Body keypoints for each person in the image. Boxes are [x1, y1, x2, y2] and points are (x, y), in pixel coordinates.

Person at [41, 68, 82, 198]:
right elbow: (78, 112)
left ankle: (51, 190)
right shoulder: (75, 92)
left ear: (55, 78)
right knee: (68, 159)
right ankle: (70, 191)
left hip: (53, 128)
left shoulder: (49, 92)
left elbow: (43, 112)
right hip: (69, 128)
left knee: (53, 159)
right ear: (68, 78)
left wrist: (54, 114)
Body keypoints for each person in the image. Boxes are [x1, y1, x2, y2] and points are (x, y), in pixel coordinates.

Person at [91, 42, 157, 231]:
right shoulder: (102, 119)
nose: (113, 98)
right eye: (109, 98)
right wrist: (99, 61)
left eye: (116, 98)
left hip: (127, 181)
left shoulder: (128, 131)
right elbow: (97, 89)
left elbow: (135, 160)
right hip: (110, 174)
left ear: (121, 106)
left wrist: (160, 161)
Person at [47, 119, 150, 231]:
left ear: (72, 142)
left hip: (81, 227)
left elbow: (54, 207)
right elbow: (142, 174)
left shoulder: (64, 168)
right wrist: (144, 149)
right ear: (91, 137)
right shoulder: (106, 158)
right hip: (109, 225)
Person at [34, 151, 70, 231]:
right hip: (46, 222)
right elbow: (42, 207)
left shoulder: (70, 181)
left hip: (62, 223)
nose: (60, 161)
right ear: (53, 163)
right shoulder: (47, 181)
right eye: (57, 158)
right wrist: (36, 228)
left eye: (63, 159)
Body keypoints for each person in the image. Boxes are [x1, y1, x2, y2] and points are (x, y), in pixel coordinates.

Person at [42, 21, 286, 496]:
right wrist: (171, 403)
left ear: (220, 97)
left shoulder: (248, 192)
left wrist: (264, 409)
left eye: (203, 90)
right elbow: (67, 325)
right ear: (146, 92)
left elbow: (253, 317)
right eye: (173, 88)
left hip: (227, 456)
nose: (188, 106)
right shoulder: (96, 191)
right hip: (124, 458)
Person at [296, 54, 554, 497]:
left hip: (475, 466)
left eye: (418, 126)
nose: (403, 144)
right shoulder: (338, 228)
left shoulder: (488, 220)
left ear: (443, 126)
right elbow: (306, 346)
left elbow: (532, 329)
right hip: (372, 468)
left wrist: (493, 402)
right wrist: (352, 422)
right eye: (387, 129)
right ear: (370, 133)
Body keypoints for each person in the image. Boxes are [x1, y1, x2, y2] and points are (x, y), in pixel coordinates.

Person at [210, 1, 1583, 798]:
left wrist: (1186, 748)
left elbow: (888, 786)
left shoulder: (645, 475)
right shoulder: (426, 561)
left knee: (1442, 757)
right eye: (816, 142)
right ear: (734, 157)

# Your objective:
Up to and including the final line of the data above, please copy every line exactly, starting from the one that contains "left elbow: (253, 317)".

# The answer:
left elbow: (253, 317)
right eye: (173, 88)
left hip: (227, 456)
nose: (188, 106)
right shoulder: (96, 191)
right hip: (124, 458)
Person at [296, 54, 554, 497]:
left hip: (475, 466)
left eye: (418, 126)
nose: (403, 144)
right shoulder: (338, 228)
left shoulder: (488, 220)
left ear: (443, 126)
right elbow: (306, 346)
left elbow: (532, 329)
right hip: (372, 468)
left wrist: (493, 402)
right wrist: (352, 422)
right eye: (387, 129)
right ear: (370, 133)
Body keypoints for each person in the image. Boxes are [x1, y1, x2, y2] and points are (x, y), in pixel coordinates.

Person at [210, 1, 1583, 798]:
left wrist: (1186, 748)
left elbow: (888, 786)
left shoulder: (645, 475)
right shoulder: (426, 561)
left knee: (1442, 757)
right eye: (816, 142)
right ear: (734, 157)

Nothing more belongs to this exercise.